Rupa-Rupa Motif Etnik Aceh Ini Layak Masuk Daftar Belanja Anda
Rupa-rupa motif etnik Aceh ini layak masuk dalam daftar incaran belanja oleh-oleh Anda.
Editor: Agung Budi Santoso
Konon motif yang diadopsi dari pinto khop itu dibuatkan khusus oleh seorang pengrajin Aceh yang berdiam di Desa Blang Oi Kecamatan Meuraxa Kota Banda Aceh, Mahmud Ibrahim.
Diciptakan pada tahun 1935 atas permintaan seorang opsir Belanda.
Sang opsir ingin menghadiahi kado yang bernuansa khas Aceh kepada istrinya yang berulang tahun.
Pinto khop sendiri merupakan pintu gerbang yang dilalui keluarga raja pada abad ke-17 yang menghubungkan Taman Sari dengan Gunongan.
Terletak di Kompleks Taman Putroe Phang sekarang yang dulunya merupakan bagian dari Kompleks Bustanussalatin.
Oleh H Keuchik Leumik, seorang pengusaha sekaligus kolektor benda-benda antik dan langka motif yang mulanya hanya berupa bros itu lantas dikembangkan dan dimodifikasi.
Barang-barang antik itu memenuhi museum pribadi milik keluarga itu, sedangkan perhiasan yang telah dikreasi kembali ditempatkan di toko untuk diperjualbelikan.
“Selaku kolektor saya memperoleh perhiasan langka itu dari masyarakat yang umumnya kaum berada. Meskipun mahal tetap saya beli karena barangnya sudah langka guna menyelamatkan warisan budaya,” ujar H Harun Keuchik Leumik.
Harun memaparkan pada zaman kerajaan Aceh mewariskan 250-an motif etnik untuk perhiasan.

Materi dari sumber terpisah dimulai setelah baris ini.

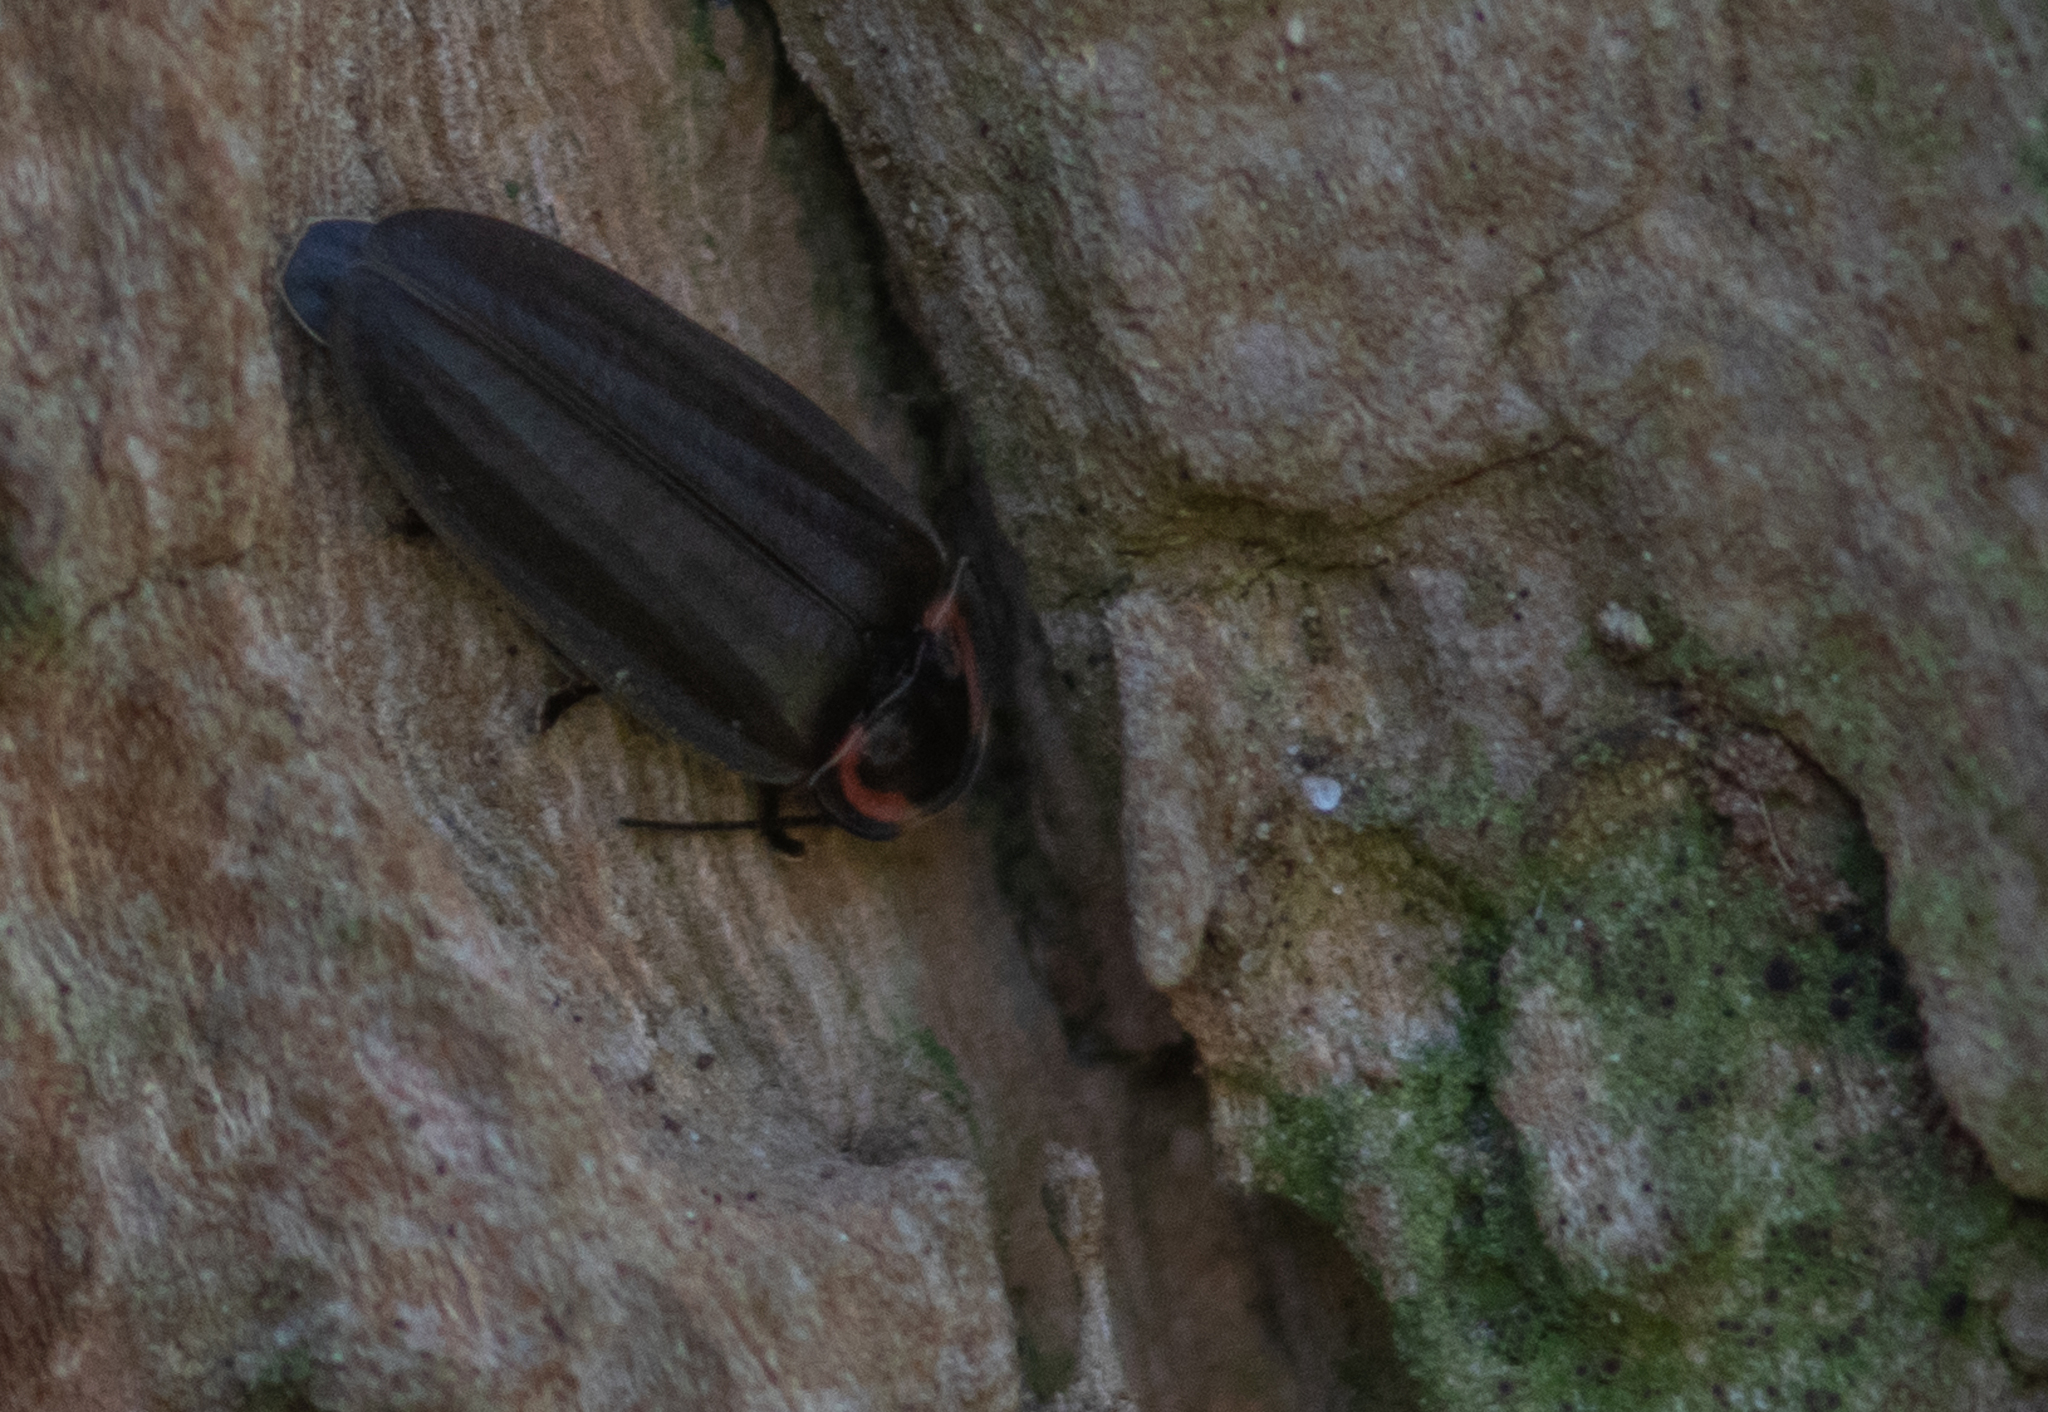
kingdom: Animalia
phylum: Arthropoda
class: Insecta
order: Coleoptera
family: Lampyridae
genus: Photinus
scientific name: Photinus corrusca
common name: Winter firefly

Dirinya sendiri mengoleksi emas antik dan langka sejak tahun 1980.
Di antaranya kalung motif dirham yang sejak dibelinya sudah berumur 100 tahun.
Adalagi hiasan dada motif bulan sabit yang dikreasi dengan taburan permata dan cawargi dan telah berumur 150 tahun sejak dibeli olehnya.
Cawargi merupakan aksen perhiasan khas karya pengrajin Aceh.
Perhiasan etnik berupa emas motif pintu Aceh tersedia mulai berat 1 mayam atau 3,3 gram hingga puluhan mayam.
Menggunakan emas 18 - 22 karat.
Motifnya detail dan rapi.
Sekilas terlihat rumit dan hanya bisa dihasilkan oleh tangan-tangan yang terampil.
Perhiasan emas keluarga Keuchik Leumik banyak diburu oleh pelancong dari provinsi tetangga Sumatera Utara, Jakarta, dan pelancong dari negeri jiran Malaysia
Tribun Travel menjumpai Harun yang merupakan generasi kedua dari H Keuchik Leumik di toko emas miliknya di kawasan Pasar Atjeh Lama yang menempati sisi Jalan Tgk Chik Pante Kulu, Banda Aceh.
Pasar tradisional tersebut menempel persis di samping Masjid Raya Baiturrahman yang berlokasi di pusat kota.
Toko emas yang dikenal menjual varian emas motif etnik Aceh tersebut mengambil nama sama dengan pendirinya, H Keuchik Leumik.
Toko ini kerap menjadi rujukan harga bagi warga dan para pedagang emas pribumi lainnya.
Mengikuti tren harga emas dunia yang cenderung fluktuatif.
Umumnya toko-toko di Pasar Atjeh Lama buka mulai pukul 09.00 WIB hingga pukul 17.00 WIB.
Khusus Toko Emas H Harun Keuchik Leumik tutup pada saat jam salat tiba.
Diapit oleh deretan toko emas lainnya milik pribumi dan etnis Tionghoa.
Di Aceh, toko emas ramai didatangi ketika musim lebaran menjelang.
Nah! Bagaimana dengan anda?
Tas bordir
Tas dan perempuan menjadi dua hal yang tak terpisahkan.
Membeli dan mengoleksi tas menjadi kebutuhan dan mempunyai prestisse tersendiri.
Tribun Travel berkesempatan menyambangi langsung salah satu sentra pembuatan tas etnik Aceh yang berada di kawasan Samahani, Aceh Besar.
Sekitar 25 meter dari ibukota Provinsi Aceh. Sentra industri yang dipawangi oleh Dewan Kesenian Nasional Daerah (Dekrasda) kabupaten setempat itu membina 25 pengrajin.
Rata-rata setiap harinya seorang pengrajin menghasilkan 1 buah tas.
Selain dipasarkan, tempat ini juga menerima pesanan sesuai dengan jumlah dan motif model tas sesuai keinginan pemesan.